On each page there is a line table with an entry per anchor point record. Secondary index entry points to line table entry. On update a secondary index only needs maintenance if the indexed columns have been changed.


Modern PostgreSQL uses the name line pointer. Also modern PostgreSQL does secondary index maintenance for all secondary indexes unless no indexed columns have changed. So if there 3 secondary indexes and an update changes a column used by 1 of them then maintenance is done for all of them -- unless HOT is used. If no indexed columns have changed then the Heap Only Tuples (HOT) optimization is used and the new version is added to the end of the update chain and secondary index entries reference the line pointer for the head of the update chain. Quoting from the HOT document:

Without HOT, every version of a row in an update chain has its own index entries, even if all indexed columns are the same. With HOT, a new tuple placed on the same page and with all indexed columns the same as its parent row version does not get new index entries.

3.1 Vacuuming the disk


POSTGRES had a command to trigger vacuum of a relation. The example was vacuum rel-name after "30 days". This reclaims space from aborted transactions and moves old versions to the archive. Old versions for relations marked as light-archive and heavy-archive are moved to archive storage. If heavy-archive is set for the relation then vacuum will set Tmin/Tmax if unset. Differences between POSTGRES and modern PostgreSQL include:

  • Vacuum in modern PostgreSQL doesn't move older versions to an archive. It does reclaim space for versions that have been deleted and are no longer visible. It also sets bits in the visibility map and does work to avoid transaction ID wraparound.

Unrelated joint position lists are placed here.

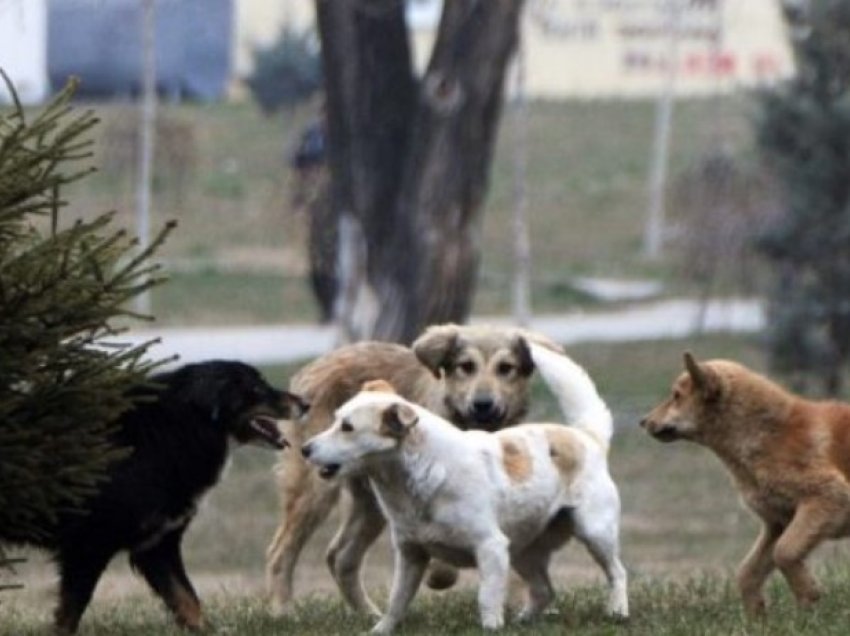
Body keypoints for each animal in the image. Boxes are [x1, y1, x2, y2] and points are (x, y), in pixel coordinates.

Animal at [29, 360, 308, 632]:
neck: (171, 430)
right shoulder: (87, 545)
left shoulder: (156, 545)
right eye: (257, 387)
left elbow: (187, 600)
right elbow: (70, 614)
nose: (306, 404)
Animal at [264, 326, 556, 612]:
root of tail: (315, 365)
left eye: (506, 368)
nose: (483, 404)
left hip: (370, 504)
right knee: (281, 552)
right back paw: (284, 611)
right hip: (315, 491)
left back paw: (369, 614)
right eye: (466, 366)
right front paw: (440, 574)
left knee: (340, 557)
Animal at [302, 346, 628, 632]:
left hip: (594, 532)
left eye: (347, 427)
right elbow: (397, 601)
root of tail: (587, 436)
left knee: (617, 572)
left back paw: (617, 611)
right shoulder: (410, 555)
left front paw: (491, 628)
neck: (421, 475)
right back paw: (524, 621)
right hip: (523, 552)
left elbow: (487, 598)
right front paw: (380, 630)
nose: (305, 449)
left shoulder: (491, 548)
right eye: (335, 420)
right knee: (544, 591)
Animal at [640, 352, 848, 616]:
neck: (766, 434)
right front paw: (756, 616)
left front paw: (808, 597)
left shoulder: (829, 496)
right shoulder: (777, 524)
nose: (642, 421)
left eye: (676, 396)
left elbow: (785, 552)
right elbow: (747, 573)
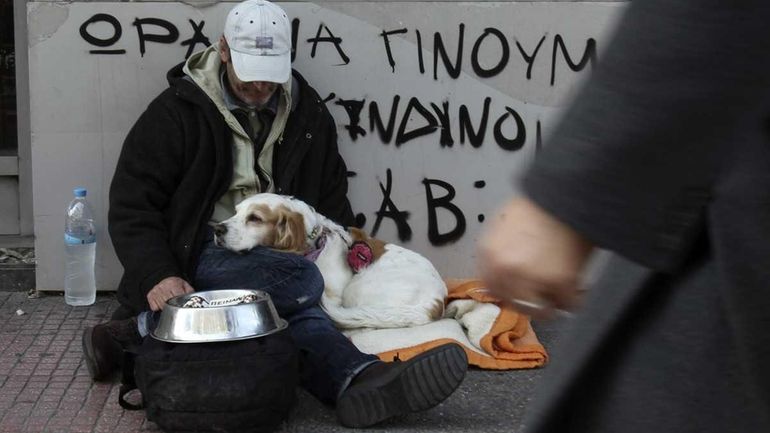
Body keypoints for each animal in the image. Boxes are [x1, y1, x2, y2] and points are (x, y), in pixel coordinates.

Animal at [213, 192, 448, 328]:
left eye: (255, 218)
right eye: (236, 212)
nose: (216, 229)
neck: (316, 245)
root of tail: (436, 303)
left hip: (355, 288)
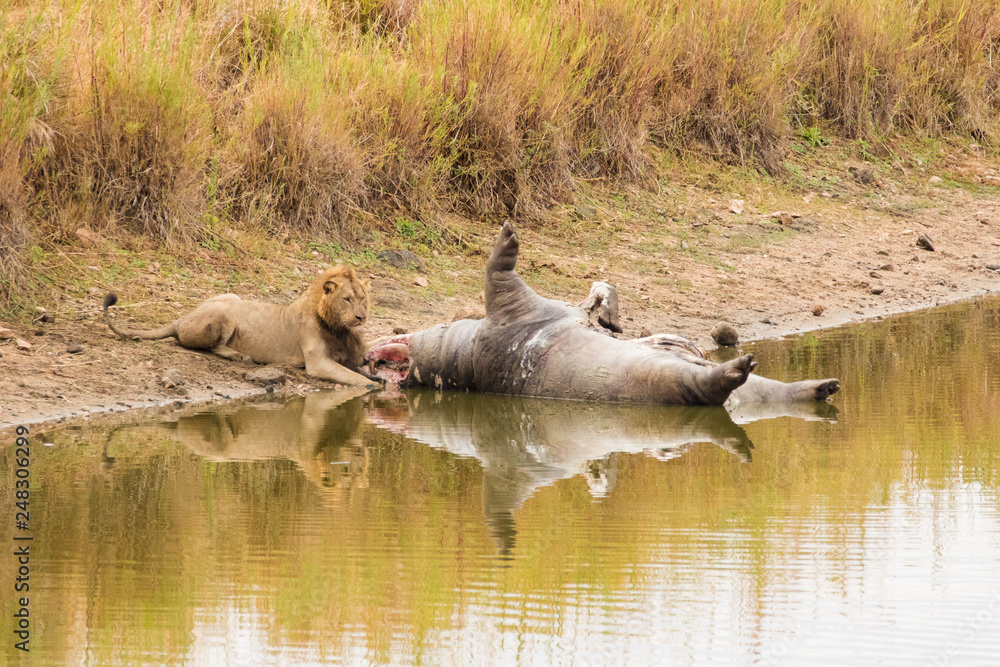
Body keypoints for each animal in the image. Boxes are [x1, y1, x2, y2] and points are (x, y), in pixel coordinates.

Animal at [103, 266, 381, 388]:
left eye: (362, 299)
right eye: (347, 299)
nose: (361, 318)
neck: (340, 328)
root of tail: (180, 319)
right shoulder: (317, 363)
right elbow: (357, 379)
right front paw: (374, 385)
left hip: (230, 297)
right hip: (225, 313)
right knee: (213, 348)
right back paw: (239, 356)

  • Vacuum did a full scan of the relation in POSTGRES while modern PostgreSQL only checks pages that require vacuum courtesy of the visibility map

  • Vacuum in modern PostgreSQL does a full index scan for every secondary index of the vacuumed relation when there are rows to remove.

3.2 Archival Medium


The target archival media was optical WORM. While WORM might not have been a huge hit CD-R and DVD-R were a big deal for a long time. Zip drives were a big deal for a shorter time and now we have USB thumb drives. Maybe WORM will return in the form of ultra-low-endurance NAND flash SSDs that support only one device write.


The paper also explained interesting ways to manage secondary indexes using both magnetic disk and archive devices with plans for R-trees to support efficient time-bounded queries.


3.3 Vacuum Process


Vacuum in POSTGRES did:

  1. Write archive record and index entries

  2. Write new anchor point in current database, insert new index entries

  3. Reclaim space from old anchor point and delta records


This wasn't crash safe but POSTGRES did the right thing in spite of crashes. Crashes could leave duplicate records with a copy of the same version in both the archive and main store. But POSTGRES was relational and eliminated such duplicates. I explain differences with modern PostgreSQL above in section 3.1.


5.1 [Performance Comparison] Assumptions


One nit I have with the paper is the argument that CPU is not a critical resource. It listed a few reasons for this -- CPUs were getting much faster than disk, multi-processors were coming, co-processors could be used and custom logic could be used. While the CPU-disk speed gap was growing the paper ignored that RAM density was growing quickly and many DBMS applications would be less IO-bound in the future.


Another nit is that the paper ignores the overhead from vacuum. Vacuum doesn't just use CPU. It reads from the vacuumed relations and dirties pages in them. Accounting for that overhead would be complicated and the focus of the paper was on simple performance models, which made it a nice paper to read.